[FRAGMENTO SELECCIONADO]
------------------------

Cuando Fidel Castro tomó el poder, luego de visitar Miami y otras ciudades norteamericanas en 1956, Estados Unidos era un país donde la segregación racial predominaba en todos los estados del sur. La prueba de la longevidad del régimen cubano es que, en términos de historia norteamericana, presenció como Estados Unidos progresó desde la época de "¿Adivina quién viene a comer?", con el gran Sidney Pottier, al momento en que un afronorteamericano puede alzarse con la presidencia del país.

El candidato

Desde sus múltiples identidades —negro, creció en Hawai con madre blanca de Kansas, padre de Kenya y hermana mitad indonesia—, Obama personifica el triunfo de una nueva generación que respeta las luchas del pasado, pero no está interesada en reeditarlas. Es difícil pensar que otro político norteamericano con una experiencia tan limitada (activista comunitario, senador estatal por menos de seis años y senador federal por menos de tres años en 2007), tuviera la audacia de lanzarse a la primaria demócrata e incluso alcanzar la candidatura del partido para la presidencia.

Pero Obama lo ha logrado, con sonrisa ecuánime, transformando los ataques de sus oponentes en fortalezas propias. Cuando dijeron que no era suficientemente negro, se fue a Kenya y se hizo una prueba de VIH. Cuando le enrostraron el enojo del pastor Jeremiah Wright, Obama lo comparó con su abuela blanca desde el Salón de la Constitución, en Filadelfia, donde repitió el credo progresista de una sociedad de oportunidades, a la que propone curar sus divisiones.

Más allá de las diferencias sobre cómo manejar uno u otro problema específico, Obama es sustancialmente diferente de Bush o McCain, porque encarna una nueva visión. Mientras Bush y McCain critican la disposición de Obama para sentarse con Raúl Castro, Chávez o Ahmadinejad, desde la analogía de Munich en 1938, el candidato demócrata les responde que el mundo de hoy, con CNN, actores no gubernamentales poderosos, globalización, calentamiento global y terrorismo trasnacional, es esencialmente diferente.

------------------------

[DATOS EN ESTUDIO]
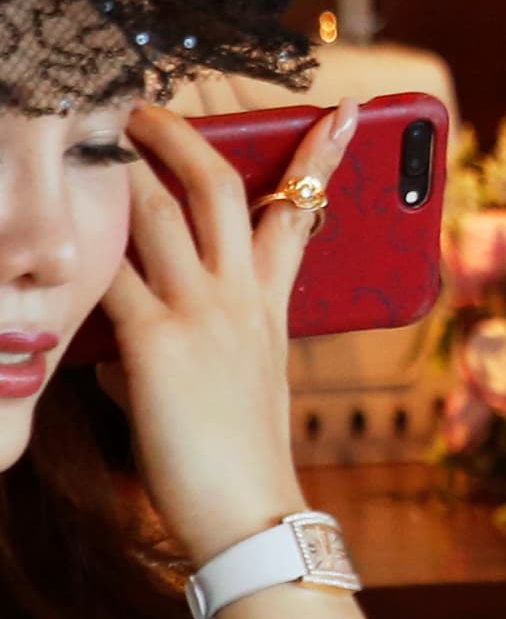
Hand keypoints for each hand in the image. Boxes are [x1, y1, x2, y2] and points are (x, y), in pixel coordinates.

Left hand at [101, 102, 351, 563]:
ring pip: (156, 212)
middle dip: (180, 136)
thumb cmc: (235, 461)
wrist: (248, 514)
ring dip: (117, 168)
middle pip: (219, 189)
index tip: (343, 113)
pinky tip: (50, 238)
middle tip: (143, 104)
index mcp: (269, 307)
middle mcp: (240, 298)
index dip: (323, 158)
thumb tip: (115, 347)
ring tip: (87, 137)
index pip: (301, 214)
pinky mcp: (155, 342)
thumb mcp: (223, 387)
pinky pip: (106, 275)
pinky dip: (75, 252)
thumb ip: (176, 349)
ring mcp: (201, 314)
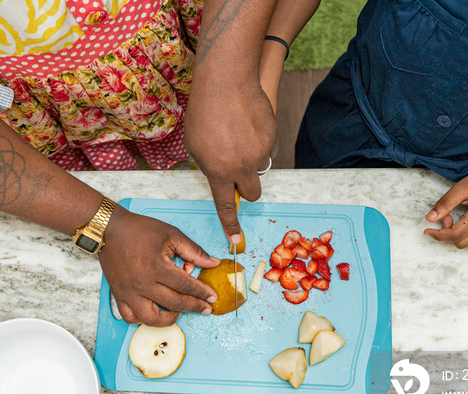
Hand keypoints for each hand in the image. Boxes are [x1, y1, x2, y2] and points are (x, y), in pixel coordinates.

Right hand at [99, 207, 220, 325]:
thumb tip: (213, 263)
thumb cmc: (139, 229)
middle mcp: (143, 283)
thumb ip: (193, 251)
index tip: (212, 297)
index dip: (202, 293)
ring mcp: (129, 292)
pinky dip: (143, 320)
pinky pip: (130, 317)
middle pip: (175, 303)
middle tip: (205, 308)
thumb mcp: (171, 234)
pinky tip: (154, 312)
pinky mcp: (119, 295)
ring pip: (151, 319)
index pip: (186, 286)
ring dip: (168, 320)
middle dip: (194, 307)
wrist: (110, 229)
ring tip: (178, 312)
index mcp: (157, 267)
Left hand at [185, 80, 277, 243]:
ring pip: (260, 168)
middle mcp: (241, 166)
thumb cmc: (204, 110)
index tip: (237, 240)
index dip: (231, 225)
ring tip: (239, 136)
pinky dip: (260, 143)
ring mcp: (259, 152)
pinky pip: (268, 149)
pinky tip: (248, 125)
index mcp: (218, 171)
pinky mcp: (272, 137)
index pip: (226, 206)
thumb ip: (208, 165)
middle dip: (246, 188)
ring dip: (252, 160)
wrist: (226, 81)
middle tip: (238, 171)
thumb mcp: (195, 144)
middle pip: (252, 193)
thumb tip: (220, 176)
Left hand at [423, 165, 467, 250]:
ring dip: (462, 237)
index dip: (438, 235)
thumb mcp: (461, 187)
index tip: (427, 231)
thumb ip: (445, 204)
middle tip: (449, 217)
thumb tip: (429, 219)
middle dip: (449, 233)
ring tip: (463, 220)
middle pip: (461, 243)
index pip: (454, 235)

------------------------

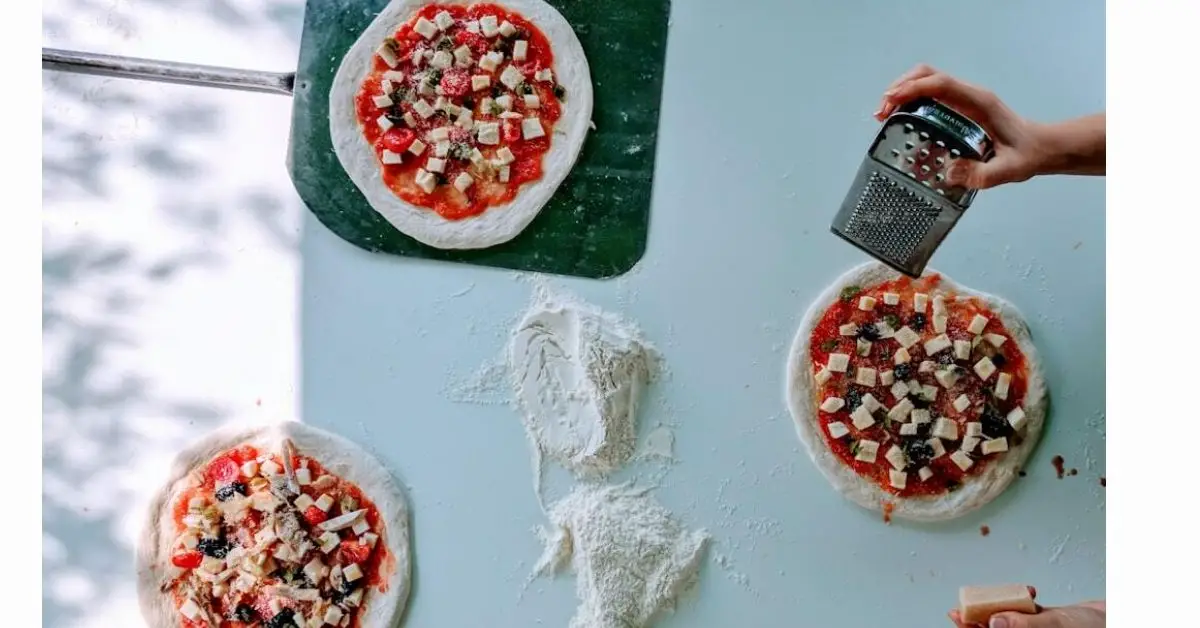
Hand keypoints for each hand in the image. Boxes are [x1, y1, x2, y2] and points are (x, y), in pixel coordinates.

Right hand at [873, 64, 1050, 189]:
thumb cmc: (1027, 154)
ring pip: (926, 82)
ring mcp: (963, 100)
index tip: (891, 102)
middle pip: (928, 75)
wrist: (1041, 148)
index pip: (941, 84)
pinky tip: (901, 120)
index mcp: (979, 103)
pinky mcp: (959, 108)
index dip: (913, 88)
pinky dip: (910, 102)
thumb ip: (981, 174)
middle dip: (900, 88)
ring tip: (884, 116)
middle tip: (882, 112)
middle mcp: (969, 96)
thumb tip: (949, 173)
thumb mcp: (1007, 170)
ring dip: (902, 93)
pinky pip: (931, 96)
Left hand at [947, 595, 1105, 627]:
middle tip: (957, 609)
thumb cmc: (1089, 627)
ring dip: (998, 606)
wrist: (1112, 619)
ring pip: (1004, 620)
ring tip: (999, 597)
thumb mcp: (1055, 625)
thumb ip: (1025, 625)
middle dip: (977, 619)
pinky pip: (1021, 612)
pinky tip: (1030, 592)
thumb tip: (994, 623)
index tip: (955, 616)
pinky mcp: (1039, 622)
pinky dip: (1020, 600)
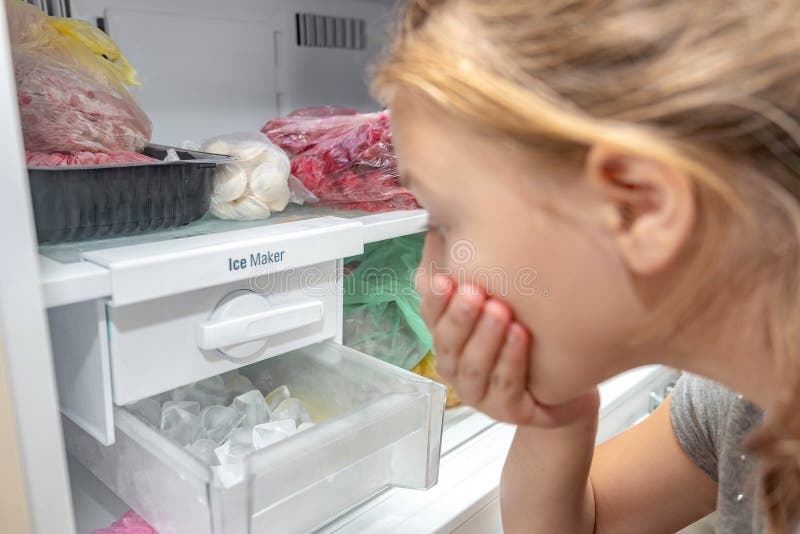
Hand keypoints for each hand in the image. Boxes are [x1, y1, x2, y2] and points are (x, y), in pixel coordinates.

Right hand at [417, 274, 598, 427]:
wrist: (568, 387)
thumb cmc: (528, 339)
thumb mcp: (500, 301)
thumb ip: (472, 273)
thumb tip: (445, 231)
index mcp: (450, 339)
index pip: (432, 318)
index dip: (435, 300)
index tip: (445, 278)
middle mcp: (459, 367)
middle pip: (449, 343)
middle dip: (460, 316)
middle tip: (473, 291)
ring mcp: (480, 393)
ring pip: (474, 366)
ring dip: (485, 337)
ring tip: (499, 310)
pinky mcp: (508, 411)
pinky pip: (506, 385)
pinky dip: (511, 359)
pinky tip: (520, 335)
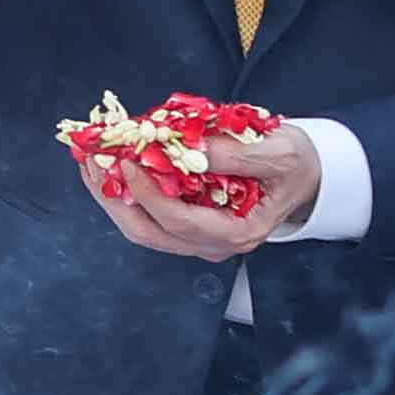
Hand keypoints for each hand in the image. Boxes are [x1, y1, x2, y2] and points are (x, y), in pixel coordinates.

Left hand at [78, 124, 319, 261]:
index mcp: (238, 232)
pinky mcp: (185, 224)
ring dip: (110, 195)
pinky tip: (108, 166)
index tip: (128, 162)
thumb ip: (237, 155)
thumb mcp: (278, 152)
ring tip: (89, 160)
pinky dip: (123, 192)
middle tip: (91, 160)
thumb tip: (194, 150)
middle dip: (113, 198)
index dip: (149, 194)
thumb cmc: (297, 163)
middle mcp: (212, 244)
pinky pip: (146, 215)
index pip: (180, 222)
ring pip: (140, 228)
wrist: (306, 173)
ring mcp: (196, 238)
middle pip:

------------------------

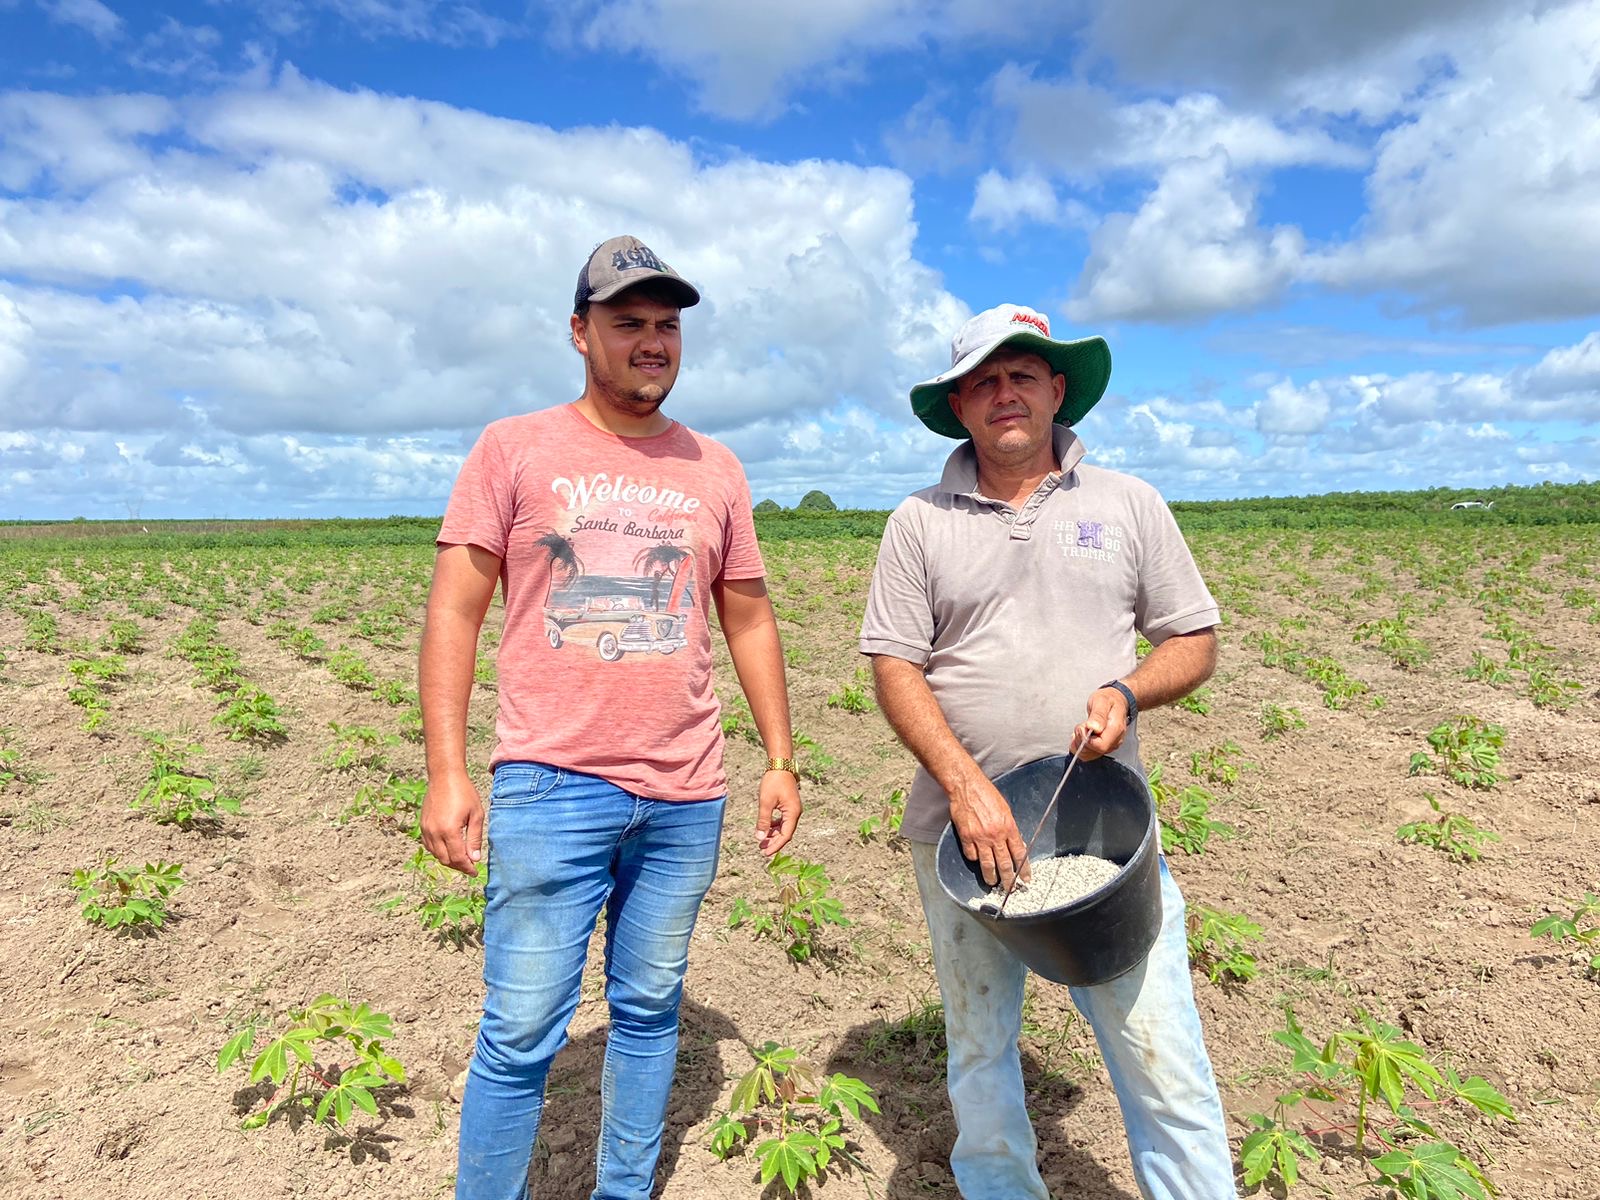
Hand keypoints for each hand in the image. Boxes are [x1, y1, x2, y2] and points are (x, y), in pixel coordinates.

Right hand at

------------------------

[ORDEN DE TRABAJO 1] Determine si cada una de las siguientes afirmaciones concuerda con el fragmento seleccionado y responda sí o no, citando textualmente las palabras que lo deciden. (a) Obama creció en Hawai. (b) Obama fue senador estatal durante más de diez años. (c) Bush y McCain critican que Obama esté dispuesto a sentarse con Raúl Castro, Chávez o Ahmadinejad.
[ORDEN DE TRABAJO 2] Copie literalmente del fragmento seleccionado el tramo que va desde "Más allá de" hasta "es esencialmente diferente.".

[RESPUESTA ESCRITA 1]
(a) Sí: «creció en Hawai con madre blanca de Kansas».
(b) No: «senador estatal por menos de seis años».
(c) Sí: «Bush y McCain critican la disposición de Obama para sentarse con Raúl Castro, Chávez o Ahmadinejad».

[RESPUESTA ESCRITA 2]
Más allá de las diferencias sobre cómo manejar uno u otro problema específico, Obama es sustancialmente diferente de Bush o McCain, porque encarna una nueva visión. Mientras Bush y McCain critican la disposición de Obama para sentarse con Raúl Castro, Chávez o Ahmadinejad, desde la analogía de Munich en 1938, el candidato demócrata les responde que el mundo de hoy, con CNN, actores no gubernamentales poderosos, globalización, calentamiento global y terrorismo trasnacional, es esencialmente diferente.